The Government and the Irish Financial Services Regulatory Authority should intervene in the housing market to help reverse a sharp loss of confidence among consumers, IIB Bank said yesterday.
Austin Hughes, the bank's chief economist, said increasing mortgage interest relief for all borrowers and reforming the stamp duty system could help kickstart the housing market and have long-term benefits for the stability of the economy.
The financial regulator should also encourage first-time buyers to take out fixed-rate loans, which would leave them less vulnerable to rate rises, according to IIB, one of the largest providers of home loans in the Republic.
The comments were made in a paper by Mr Hughes, Crunch Time for the Irish Housing Market, in which he said it had reached a critical point.
"The Government needs to be careful to avoid an unnecessarily hard landing for the housing market," Mr Hughes said.
Instead of increasing the ceiling on mortgage interest relief for first-time buyers in the next budget, as Minister for Finance Brian Cowen has signalled he plans to do, the Government should increase the rate of relief available to all borrowers from 20 per cent to 25 per cent.

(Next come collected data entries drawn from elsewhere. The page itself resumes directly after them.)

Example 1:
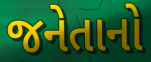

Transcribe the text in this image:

જનેતાનો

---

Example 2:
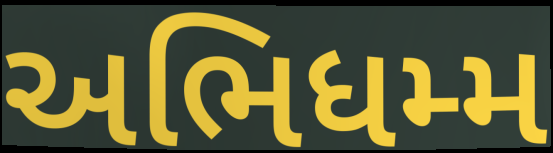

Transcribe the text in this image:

અભિધમ્મ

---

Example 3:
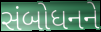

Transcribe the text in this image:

સંબોધનને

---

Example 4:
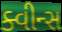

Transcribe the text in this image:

ક્વીન્સ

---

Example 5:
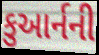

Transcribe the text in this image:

કુઆર્નની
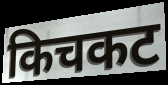
किचकट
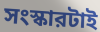
সংস্কারটাই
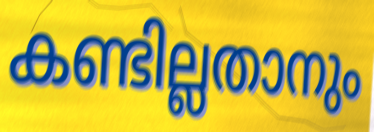
കണ്ടില്ലതാനും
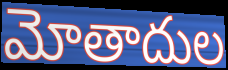
మోతాదుల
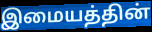
இமையத்தின்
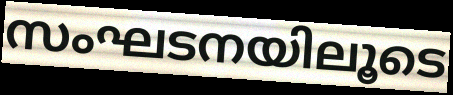
സംഘടനയിലൂടെ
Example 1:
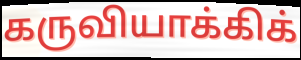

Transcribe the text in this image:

கருவியாக்கிக்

Mr Hughes said now would be a good time to raise the thresholds at which stamp duty becomes payable, because the argument that stamp duty cuts end up in the pocket of the seller didn't hold as true in a buyers' market.
"From an economists' view, at a time when there is no sellers' power, that is the time to do it. Raising the thresholds would provide confidence to the market and be good for its long-term dynamics."

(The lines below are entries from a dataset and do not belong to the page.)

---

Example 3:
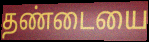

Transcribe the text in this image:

தண்டையை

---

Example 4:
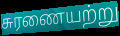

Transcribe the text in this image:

சுரணையற்று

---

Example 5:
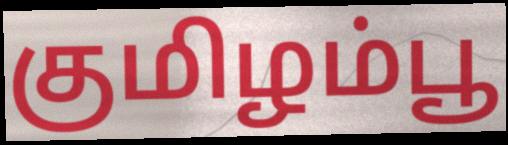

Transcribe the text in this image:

குமிழம்பூ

However, Mr Hughes described the Government's handling of stamp duty over the past year as a "fiasco" and said they would be nervous of further change. The financial regulator should ease the stress tests that lenders are told to apply to mortgages so that people can borrow more under three and five-year fixed rates, said Mr Hughes.

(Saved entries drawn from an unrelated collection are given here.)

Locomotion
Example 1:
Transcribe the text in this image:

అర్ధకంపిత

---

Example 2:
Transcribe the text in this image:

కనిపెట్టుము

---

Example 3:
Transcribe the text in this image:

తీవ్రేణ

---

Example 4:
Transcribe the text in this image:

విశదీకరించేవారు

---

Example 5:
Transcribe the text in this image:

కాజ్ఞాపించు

Around one in 10 borrowers say their financial position would deteriorate substantially if interest rates were to rise even by less than half a per cent, according to a recent survey by IIB and the Economic and Social Research Institute (ESRI).
The economy would be less vulnerable if these borrowers were locked into mortgages where rates are stable over longer periods, Mr Hughes said.
IIB Homeloans chief executive Tom Foley warned that the loss of confidence among consumers, which has contributed to a 24 per cent drop in the number of movers and investors this year, is now the biggest threat to the property market.
"The one thing that is missing in the market is the confidence factor," Mr Foley said.
Some 22 per cent of the 750 people surveyed for the IIB/ESRI consumer sentiment index in July said the market had turned in the past 12 months because of fears of a property crash.